[Voci dei dati raccolti]

▬▬▬

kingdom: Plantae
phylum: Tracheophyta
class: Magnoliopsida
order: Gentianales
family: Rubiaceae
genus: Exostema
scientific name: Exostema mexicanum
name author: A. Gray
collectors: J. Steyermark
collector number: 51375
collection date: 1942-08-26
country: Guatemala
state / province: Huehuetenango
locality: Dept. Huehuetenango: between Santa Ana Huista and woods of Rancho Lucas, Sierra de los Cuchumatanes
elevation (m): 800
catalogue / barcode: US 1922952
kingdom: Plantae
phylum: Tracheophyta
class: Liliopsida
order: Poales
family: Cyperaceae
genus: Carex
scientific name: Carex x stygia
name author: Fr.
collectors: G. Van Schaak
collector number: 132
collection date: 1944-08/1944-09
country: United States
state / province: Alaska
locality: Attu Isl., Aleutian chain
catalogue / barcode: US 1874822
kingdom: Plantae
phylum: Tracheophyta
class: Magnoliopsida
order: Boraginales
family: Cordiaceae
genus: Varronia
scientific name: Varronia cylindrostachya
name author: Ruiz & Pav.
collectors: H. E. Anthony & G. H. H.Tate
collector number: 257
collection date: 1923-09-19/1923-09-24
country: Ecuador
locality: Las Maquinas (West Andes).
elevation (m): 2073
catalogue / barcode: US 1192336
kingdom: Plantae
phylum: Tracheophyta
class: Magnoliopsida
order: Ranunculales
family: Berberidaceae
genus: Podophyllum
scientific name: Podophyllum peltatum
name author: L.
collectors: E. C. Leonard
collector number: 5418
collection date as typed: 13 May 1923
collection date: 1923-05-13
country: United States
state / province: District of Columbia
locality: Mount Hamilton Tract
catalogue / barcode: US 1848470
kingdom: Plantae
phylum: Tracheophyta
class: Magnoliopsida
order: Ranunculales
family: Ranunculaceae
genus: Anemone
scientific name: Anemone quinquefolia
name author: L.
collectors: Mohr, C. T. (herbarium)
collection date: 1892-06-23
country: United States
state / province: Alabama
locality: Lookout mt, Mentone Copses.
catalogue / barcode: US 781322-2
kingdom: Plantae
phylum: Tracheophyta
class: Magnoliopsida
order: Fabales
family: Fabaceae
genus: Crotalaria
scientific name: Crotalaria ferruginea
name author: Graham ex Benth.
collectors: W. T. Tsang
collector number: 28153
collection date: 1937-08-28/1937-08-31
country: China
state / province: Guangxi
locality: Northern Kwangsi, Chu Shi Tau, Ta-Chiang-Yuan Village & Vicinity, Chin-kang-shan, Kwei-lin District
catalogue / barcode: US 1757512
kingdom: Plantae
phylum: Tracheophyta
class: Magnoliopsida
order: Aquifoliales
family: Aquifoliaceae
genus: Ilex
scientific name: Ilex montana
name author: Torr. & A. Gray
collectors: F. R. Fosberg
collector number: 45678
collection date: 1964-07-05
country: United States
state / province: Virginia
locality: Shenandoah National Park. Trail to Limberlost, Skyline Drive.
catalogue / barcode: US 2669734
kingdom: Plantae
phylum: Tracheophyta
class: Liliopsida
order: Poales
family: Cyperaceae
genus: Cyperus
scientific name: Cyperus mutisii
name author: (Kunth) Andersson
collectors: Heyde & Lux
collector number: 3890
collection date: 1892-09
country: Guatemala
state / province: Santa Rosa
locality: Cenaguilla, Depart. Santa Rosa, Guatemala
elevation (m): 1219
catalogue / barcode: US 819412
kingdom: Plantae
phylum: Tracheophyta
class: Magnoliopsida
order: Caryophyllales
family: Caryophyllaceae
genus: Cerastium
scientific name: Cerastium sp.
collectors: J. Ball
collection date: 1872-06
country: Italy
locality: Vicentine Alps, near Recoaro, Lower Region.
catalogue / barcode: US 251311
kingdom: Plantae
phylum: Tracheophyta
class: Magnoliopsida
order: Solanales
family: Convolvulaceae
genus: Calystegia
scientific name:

▬▬▬

- _Compito da svolgere_
Indichi il numero di righe delle registrazioni riportate sopra che contengono la stringa "family", distinguendo tra maiuscole e minuscole. Risponda soltanto con il numero.

- _Soluzione del compito_
10